Horror, Netflix, Thriller

THE CALL

Titolo OriginaleKol
NazioneCorea del Sud
Anno Produzione2020
Durata112'
Sceneggiatura
Fotografia
Montaggio
Musiche

TRAMA

Nel 2019 la giovane coreana Kim Seo-yeon perde il cellulare mentre è in viaggio per visitare la madre malata in una zona rurale. Arrivata nella fatiscente casa d’infanzia trova un telefono cordless vecchio di decenni: attraverso di esso inizia a ricevere chiamate da una donna in difficoltà, che sostiene di essere torturata dalla sua stessa madre. Dopo aver indagato Seo-yeon scopre che la donna al telefono, Oh Young-sook, si trova nella stessa casa ma nel 1999. Le due sono in grado di comunicare nel tempo attraverso il telefono e scambiarsi informazioni sulle loro vite…

RECENSIONI

Liberamente ispirato all’horror The Caller (2010) di Matthew Parkhill, il trentenne sudcoreano Lee Chung-hyun esordisce su Netflix con un telephone movie molto apprezzato in patria: la lunga tradizione del film telefonico, che in Oriente passò per il J-Horror di inizio millennio, viene qui ravvivata attraverso un cordless. La telefonata dal passato è dunque rigorosamente analogica: non c’è uno smartphone ma il cimelio di un’altra epoca che, proprio per questo, diventa oggetto magico che crea il punto d’accesso tra i due livelli temporali. Così il regista allestisce il suo gioco: in montaggio alternato tra i “tempi” sviluppa un’altalena fra presente e passato in cui, come sempre, ogni azione può cambiarne un’altra (e vale per entrambi i piani). Il thriller sfiora l’horror per poi riparare nel sottogenere del serial killer movie: la giovane del passato, ipotetica vittima, rovescia la sua figura rivelando gradualmente la vera essenza. L’andamento più grave e strategico dell’incipit vuole costruire un’atmosfera, cesellare un umore narrativo: nella seconda parte lascia spazio al film d’azione, in cui le ragazze giocano la partita a scacchi delle variazioni, ogni mossa dell’una influisce sull’altra e viceversa.

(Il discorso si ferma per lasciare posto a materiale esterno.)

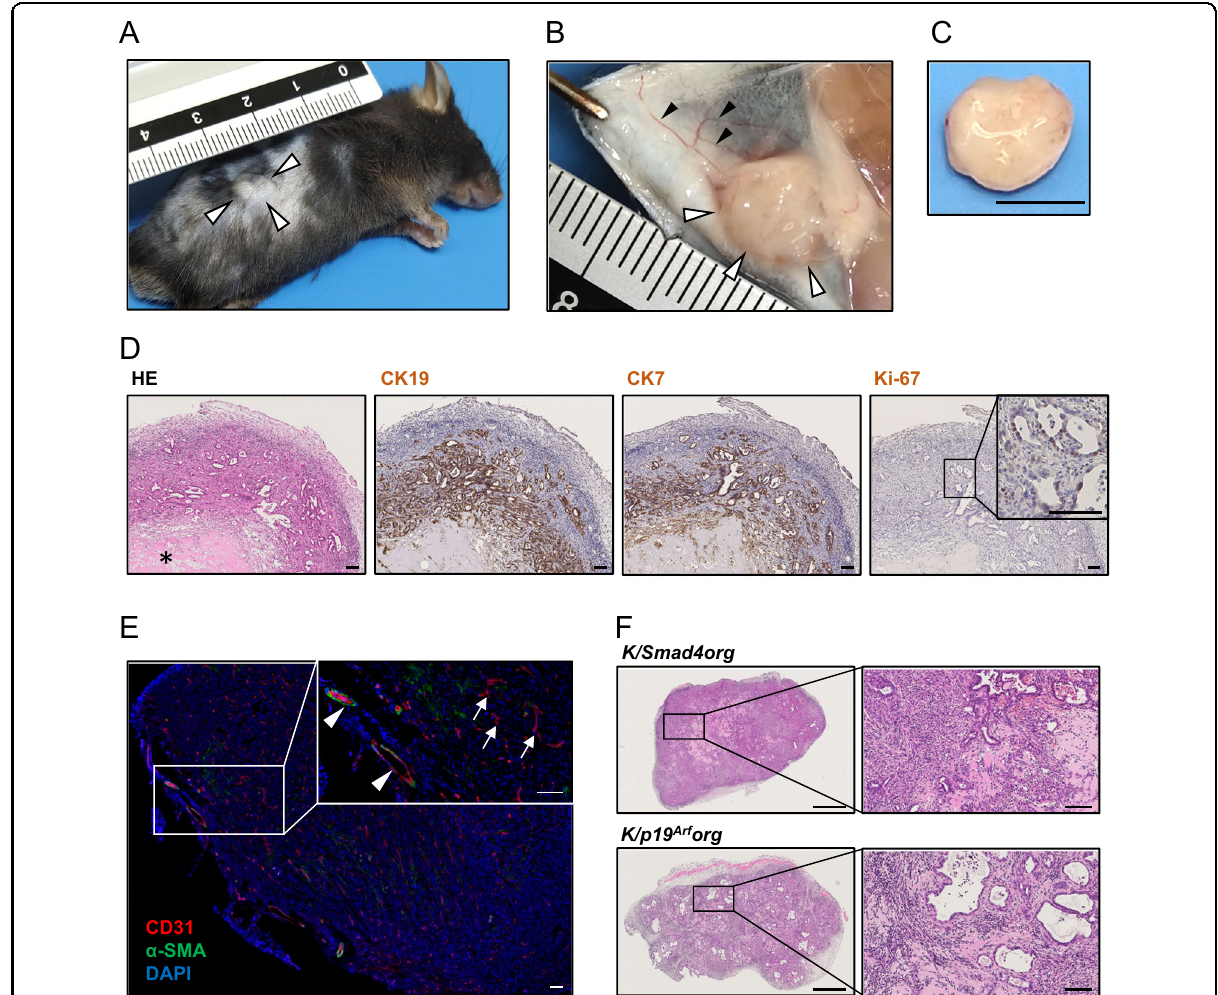
Fig. 2 Subcutaneous tumor development from gall bladder (GB) organoids in syngeneic mice. A Macroscopic view of a subcutaneous tumor in a WT C57BL/6 J mouse. A representative image of a subcutaneous tumor (open arrowhead) derived from injected K/53 org is shown. B Neo- angiogenesis in the tumor. Induction of surrounding blood vessels (closed arrowhead) into the tumor (open arrowhead) is shown. C An isolated subcutaneous tumor. Scale bar, 5 mm. D Histological fi ndings and immunohistochemical staining of K/53 org subcutaneous tumor. Note that hyalinization of the stroma (asterisk) is indicative of central necrosis. Scale bar, 100 μ m. E Immuno fl uorescence staining of tumor vessels. Left, vascular endothelial cells (red, CD31) and pericytes (green, alpha smooth muscle actin [ α -SMA]) are stained. The nucleus (blue) is visualized by DAPI. Scale bar, 500 μ m. Right, vessels outside the tumor covered by α -SMA-positive cells (arrowhead) and uncovered vessels in the tumor (arrow). Scale bar, 100 μ m. F Histological fi ndings of subcutaneous tumors. K/Smad4org, Korg with Smad4 knockout. K/p19 Arf org, Korg with p19 Arf knockout. Scale bar, 500 μ m (low magni fi cation), 100 μ m (high magni fi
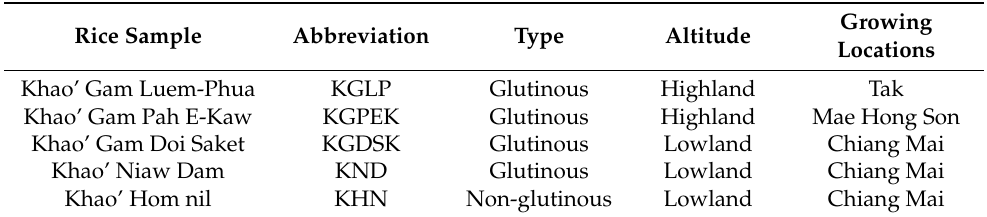
Table 5. Varieties, type, altitude, and growing location of rice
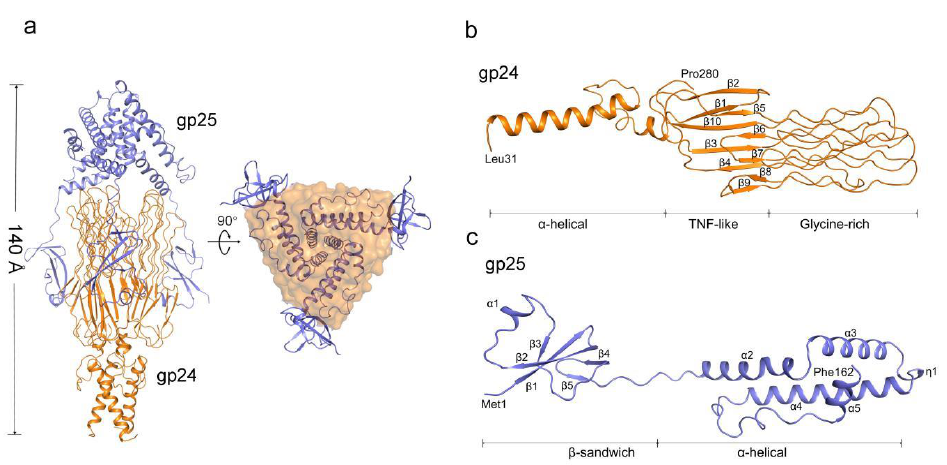
Figure 2. Overall structure of the gp24-gp25 complex. ( a ) Overall structure of the gp24-gp25 complex shown in side and bottom views. The structure of gp25 is shown in cartoon and colored blue. The structure of gp24 is colored orange and shown in cartoon and surface, respectively, in the two views. Cartoon representation of one subunit of gp24 ( b ) and gp25 ( c ). The distinct domains, the secondary structural elements and the terminal residues are labeled.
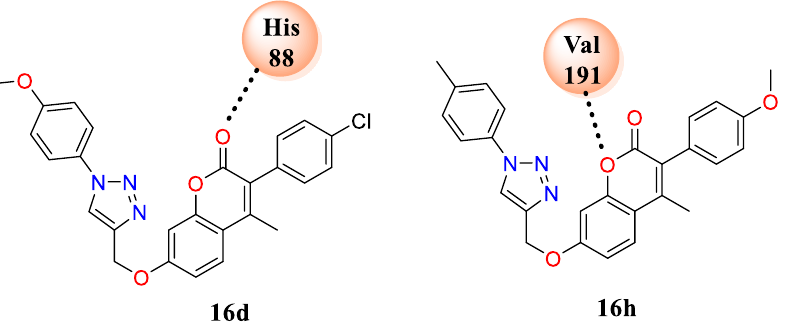
Figure 2. Docking images of compounds 16d and 16h showing H-bond interactions with 2VCX pro-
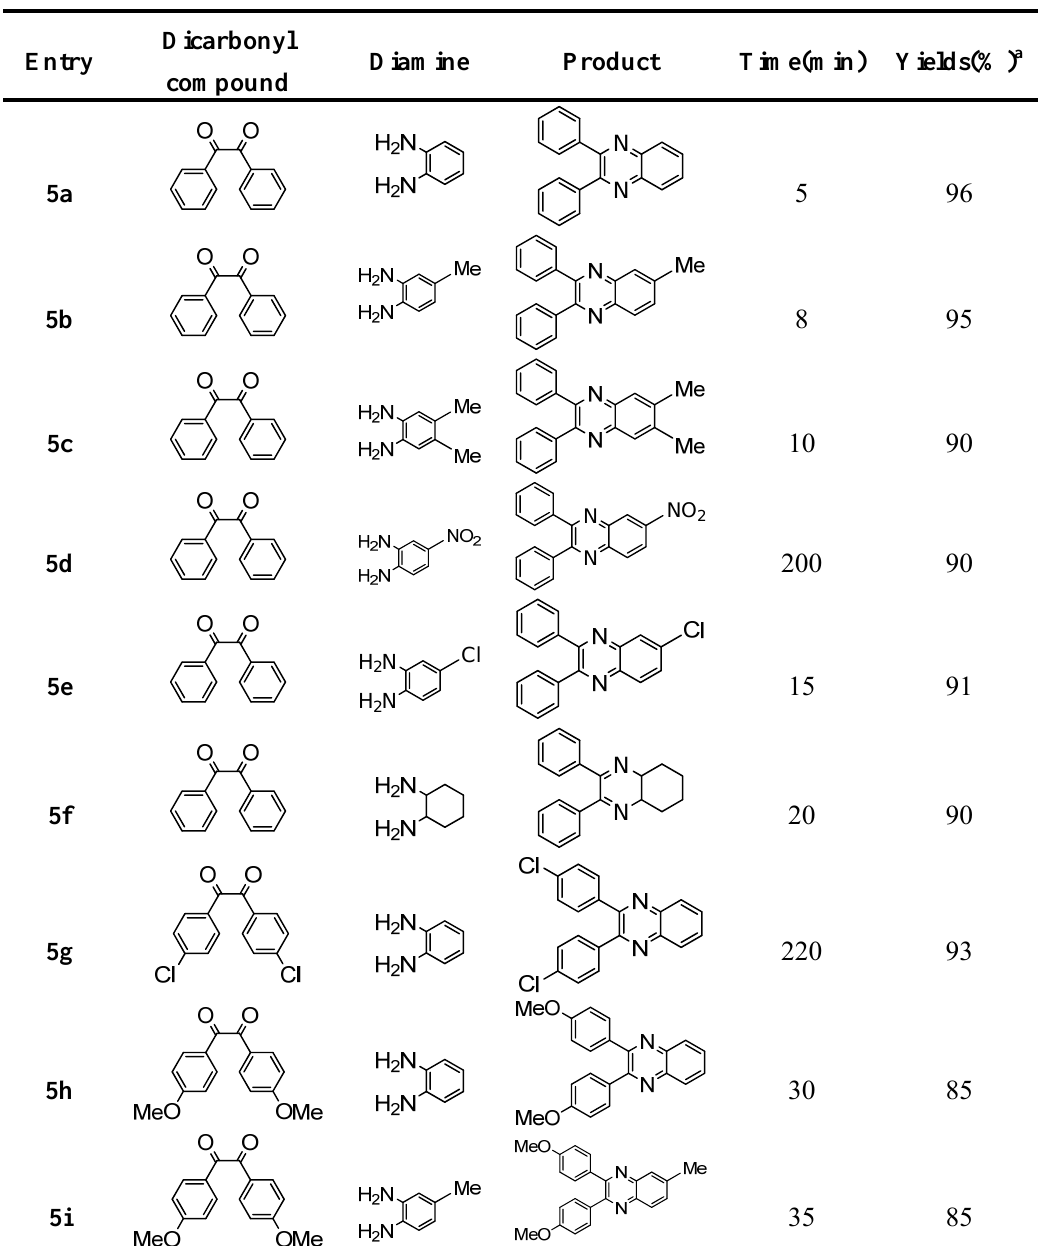
Table 2 . Synthesis of quinoxaline derivatives catalyzed by SBSSA at room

Il racconto di genere avanza per stereotipi consapevoli, per simboli facili (vedi le fragole), mettendo continuamente in dubbio la sostanza anche materica dei personaggi che si disintegrano quando il passato modifica il presente, vanno in pezzi come i frammenti di un vetro. Il congegno di The Call sembra complesso ma è più immediato della sua spiegazione: comprese le regole il dispositivo scorre automatico, nel suo nolanismo for dummies non privo di un aspetto videoludico, che passa dalla sfida d’astuzia alla sequenza d’azione per finire nel twist, con un epilogo che finge la riconciliazione materna e poi serve il finale a sorpresa. Lee Chung-hyun prova a fare un “cinema di forma”, un esercizio di genere che non vuole dire, non lancia messaggi ma basta a se stesso e vive delle sue soluzioni - soprattutto di montaggio -, nella spirale di un butterfly effect potenzialmente infinito. Ma il ritmo è altalenante, il gioco dura troppo e sconfina nel previsto: presto il lavoro di sfilacciamento sul tessuto della realtà offre l’alibi per cui “può succedere di tutto” (quindi anche niente di particolare). Va comunque riconosciuto l’onore delle armi.